Though no deal has officially been signed yet, the Hutto Economic Development Corp. and City Council approved an incentives package to bring in another manufacturer from California. The yet-to-be-named company produces skateboard wheels in its facility. According to Jones, there is a third deal in the works to bring in yet another California company to Hutto.
“There’s a lot less cost to run a business here [in Hutto]than in California,” said Brad Jaques, CEO of JRS Co., at the company’s Feb. 7 ground breaking event.
Jaques and other officials involved with the recruitment of the manufacturer claim JRS Co. was enticed by the taxing environment, cost of living and the price of the property—three values that are all lower in Hutto than in California.
In 2016 the median home value in Covina, California—the former home of JRS Co.—was $415,300, according to data from the U.S. Census Bureau. Households in Covina this past year had a median of 5.3 rooms, and 66 percent of the dwellings were either one- or two-bedroom homes.
Compare that to homes in Hutto, where the median home value in 2016 was $153,000. For less than half the price of a typical Covina home, Hutto homes are larger—houses had a median 6.3 rooms, and more than 90 percent of homes had three bedrooms or more in 2016.
Jones and his staff are taking a targeted approach to recruit California companies to Hutto, focusing on businesses that fall within certain parameters defined by the city’s development team. According to Jones, his team is reaching out to California companies that employ 100-150 workers in facilities that are at least 4,000 square feet in space. Additionally, the company should be worth around $20 million.
As much as the past year has been one of expeditious development for Hutto, it has also been a year of monetary investment.
Since Jones’ arrival, the city has agreed to several multimillion-dollar contracts focused on improving infrastructure. In October the city of Hutto signed a $59 million contract to obtain its own water system, a move the city says will save residents hundreds of millions over the next four decades.

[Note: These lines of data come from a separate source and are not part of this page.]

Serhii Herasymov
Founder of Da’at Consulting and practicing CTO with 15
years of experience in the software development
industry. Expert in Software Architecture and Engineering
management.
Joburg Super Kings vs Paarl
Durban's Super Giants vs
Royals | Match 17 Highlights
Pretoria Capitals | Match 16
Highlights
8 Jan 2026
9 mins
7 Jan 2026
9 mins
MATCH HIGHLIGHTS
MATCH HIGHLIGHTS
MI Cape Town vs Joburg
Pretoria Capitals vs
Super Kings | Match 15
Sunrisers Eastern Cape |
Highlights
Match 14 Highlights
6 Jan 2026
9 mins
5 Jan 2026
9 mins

Hutto has also been footing the bill for infrastructure in incentives packages with the developers of Innovation Business Park and the Co-Op District. Between the two projects, Hutto is responsible for more than $20 million in infrastructure improvements, utility connections and runoff basins. Williamson County agreed to invest an additional $5.5 million in a tax increment reinvestment deal for the Co-Op District.
“We have an obligation to those partnerships and investors that we want them to be successful so we can be successful,” said Hines.

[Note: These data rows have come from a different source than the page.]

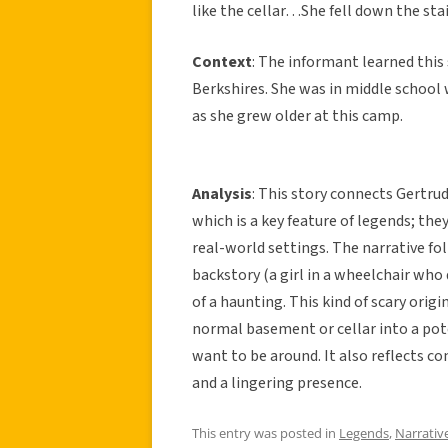
like the cellar…She fell down the stai
Context
: The informant learned thi
Berkshires. She was in middle school 
as she grew older at this camp.
Analysis
: This story connects Gertru
which is a key feature of legends; they
real-world settings. The narrative fo
backstory (a girl in a wheelchair who 
of a haunting. This kind of scary origi
normal basement or cellar into a pot
want to be around. It also reflects c
and a lingering presence.
This entry was posted in
Legends
,
Narrativ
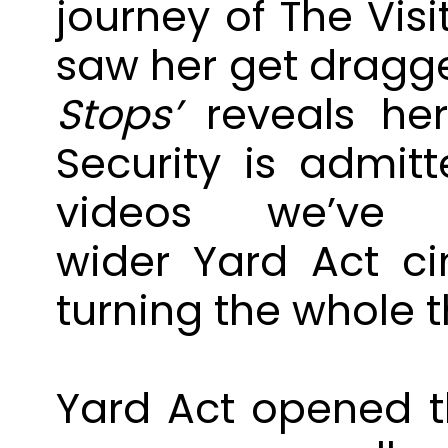
journey of The Visi
saw her get dragge
Stops’
reveals her
Security is admitt
videos we’v
wider
Yard
Act
ci
turning the whole t
Yard
Act
opened th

Jones expects the city to get a return of more than $100 million in tax revenue combined through those developments, but the full returns are decades away.
Hutto is already seeing returns on economic investment, though. In February 2018, Hutto saw $454,680 in sales tax revenue, a 20 percent year-over-year increase from February 2017 . Overall, Hutto generated 26 percent more sales tax revenue in 2017 than in 2016.
City staff also rewrote Hutto’s zoning codes in order to bring in more developers and businesses, make it easier for developers to build and keep the environment economically attractive to retain businesses.
Landscaping mandates that were considered tedious, per Jones, were eschewed. The engineering department pushed for new codes that allow flexibility for pipe maintenance. Overall, the city has cut the length of its planning process from 14 to 20 days to four to seven days.
As it stands, Jones estimates that the city currently has more than $1.5 billion in private sector investment currently taking shape in Hutto. That figure comes from Innovation Business Park, the Co-Op District, JRS Co., other office space developments, new housing developments and apartment complexes.
“We want to create more commercial and retail development so it puts us in a position to lower the tax burden on our residents. We knew, in order to do that, we’d have to do some investments,” Jones said. “The city is starting to see a return on this investment, and I’m optimistic that our plans will be successful.”